**OPDRACHTEN**
[1] Over welk tijdvak loopt de naheffingsaanslag motorrijtuigenbelasting in de tekst over de bestelauto met Bulgaars kenteken?
[2] Zet de tekst over de bestelauto met Bulgaars kenteken voort, aansluitend op de laatste zin.

== AANGELEVERDE TEKST

De heer X woont vanaf 1998 op hetzelfde adres in Nederland. In februari 2014 wordt bij een controle geconstateerd dat X in een bestelauto met Bulgaars kenteken rijdt. De auto had vroeger een Nederlands kenteken en was eind 2012 geëxporteerd. In geschil is de naheffingsaanslag motorrijtuigenbelasting over het tijdvak van 26 februari 2013 tot en met 25 februari 2014 van € 1.676, alsmede de 100% verzuimboete. X stelt dat de auto niet zijn eigendom is en dat hij deze slechts voor een uur had geleend om iets te vervoeren. In de beroepsfase overlegt X ook schriftelijke verklaringen van diverse buren, waaruit blijkt dat zij hem nimmer in de bestelauto hebben zien rijden.

====
== BRONMATERIAAL

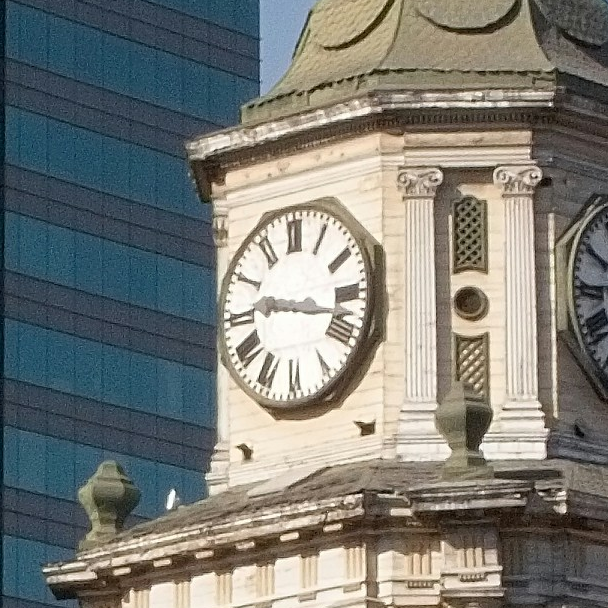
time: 9:17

====

**VERWACHTE ANTWOORDEN**
[1] Van 26 februari 2013 tot en met 25 februari 2014.

[2]
Rechtbank Noord-Holland oordeelt dat X de auto tijdens de controle feitelijk ter beschikking had en dat een duurzame terbeschikkingstelling niet is vereist. Volgens HR 2 maart 2012, nr. 10/00348, V-N 2012/14.20 is de MRB-heffing ter zake van een niet in Nederland geregistreerde auto niet strijdig met het EU-recht, gelet op de tegenbewijsregeling ten aanzien van de duur van het houderschap. X slaagt niet in de op hem rustende zware bewijslast (art. 34 lid 3 Wet MRB 1994). De verklaringen van de buren zijn namelijk begin 2016 afgelegd. Het tijdsverloop tussen het tijdvak van naheffing en de verklaringen is te groot. Het aanbod van X op de zitting om alsnog een verklaring van de eigenaar van de auto te overleggen, is tardief. Vanwege de financiële omstandigheden van X wordt de boete gematigd tot € 168. Het beroep van X is slechts in zoverre gegrond.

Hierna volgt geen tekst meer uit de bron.